1. A method for preparing a manganese dioxide intercalated graphite material, characterized in that, Specifically, the following steps are included: (1) Graphite material is used as the working electrode and placed in an electrolytic cell containing concentrated sulfuric acid solution. Graphite material is also used as the counter electrode. A certain voltage is applied to the working electrode to perform intercalation. After that, the working electrode is cleaned with deionized water to obtain a graphite intercalation compound. (2) Then, the graphite intercalation compound is placed in a solution containing manganese ions of a certain concentration as the working electrode for exfoliation deposition. After that, the working electrode is cleaned with deionized water and dried at room temperature to obtain manganese dioxide intercalated graphite material.

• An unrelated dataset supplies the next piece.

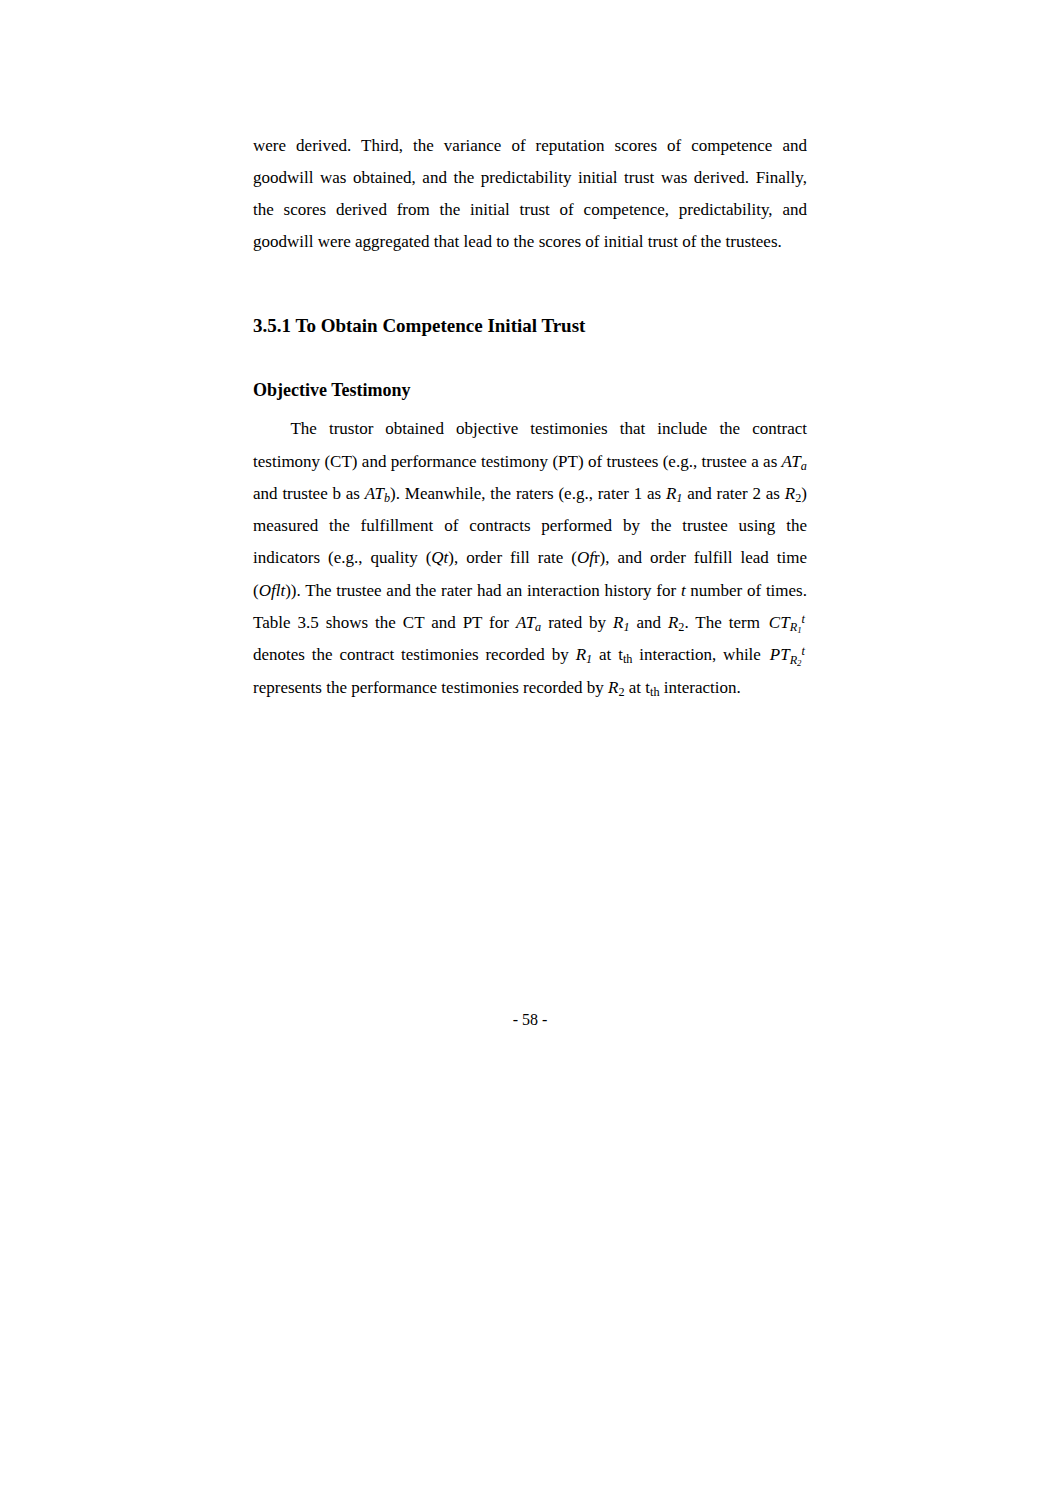were derived. Third, the variance of reputation scores of competence and goodwill was obtained, and the predictability initial trust was derived. Finally, the scores derived from the initial trust of competence, predictability, and goodwill were aggregated that lead to the scores of initial trust of the trustees.
3.5.1 To Obtain Competence Initial Trust
Objective Testimony
The trustor obtained objective testimonies that include the contract testimony (CT) and performance testimony (PT) of trustees (e.g., trustee a as ATa and trustee b as ATb). Meanwhile, the raters (e.g., rater 1 as R1 and rater 2 as R2) measured the fulfillment of contracts performed by the trustee using the indicators (e.g., quality (Qt), order fill rate (Ofr), and order fulfill lead time (Oflt)). The trustee and the rater had an interaction history for t number of times. Table 3.5 shows the CT and PT for ATa rated by R1 and R2. The term CTR1t denotes the contract testimonies recorded by R1 at tth interaction, while PTR2t represents the performance testimonies recorded by R2 at tth interaction.
- 58 -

2. A method for preparing manganese dioxide intercalated graphite material as described in claim 1, characterized in that, The graphite material mentioned in step (1) is one of artificial graphite, natural graphite or derived graphite material.

3. A method for preparing manganese dioxide intercalated graphite material as described in claim 1, characterized in that, The graphite material mentioned in step (1) is graphitized polyimide or graphite paper.

4. A method for preparing manganese dioxide intercalated graphite material as described in claim 1, characterized in that, In step (1) during intercalation, a voltage of +1.5~3V is applied. The working electrode and the counter electrode are 1.3~2cm apart in the electrolytic cell and are placed in parallel opposite each other. The size of the counter electrode must be greater than or equal to the size of the working electrode.

5. A method for preparing manganese dioxide intercalated graphite material as described in claim 1, characterized in that, The intercalation time in step (1) is 3 to 7 minutes.

6. A method for preparing a manganese dioxide intercalated graphite material as described in claim 1, characterized in that, During the stripping deposition process in step (2), the applied voltage is +8~12V, the working electrode and the counter electrode are 1.3~2cm apart in the electrolytic cell and are placed opposite each other, and the size of the counter electrode must be greater than or equal to the size of the working electrode.

7. A method for preparing manganese dioxide intercalated graphite material as described in claim 1, characterized in that, In step (2), the stripping deposition time is 1~5 min.

8. A method for preparing a manganese dioxide intercalated graphite material as described in claim 1, characterized in that, The manganese-containing solution in step (2) is one or more of the manganese-containing solutions such as manganese sulfate, manganese chloride, and manganese acetate.

9. A method for preparing manganese dioxide intercalated graphite material as described in claim 1, characterized in that, The concentration of the manganese ion-containing solution in step (2) is 0.2~0.7M.

10. A manganese dioxide intercalated graphite material obtained by the preparation method according to any one of claims 1-9, characterized in that, Manganese dioxide material is inserted between its layers, and manganese dioxide material is also deposited on its surface.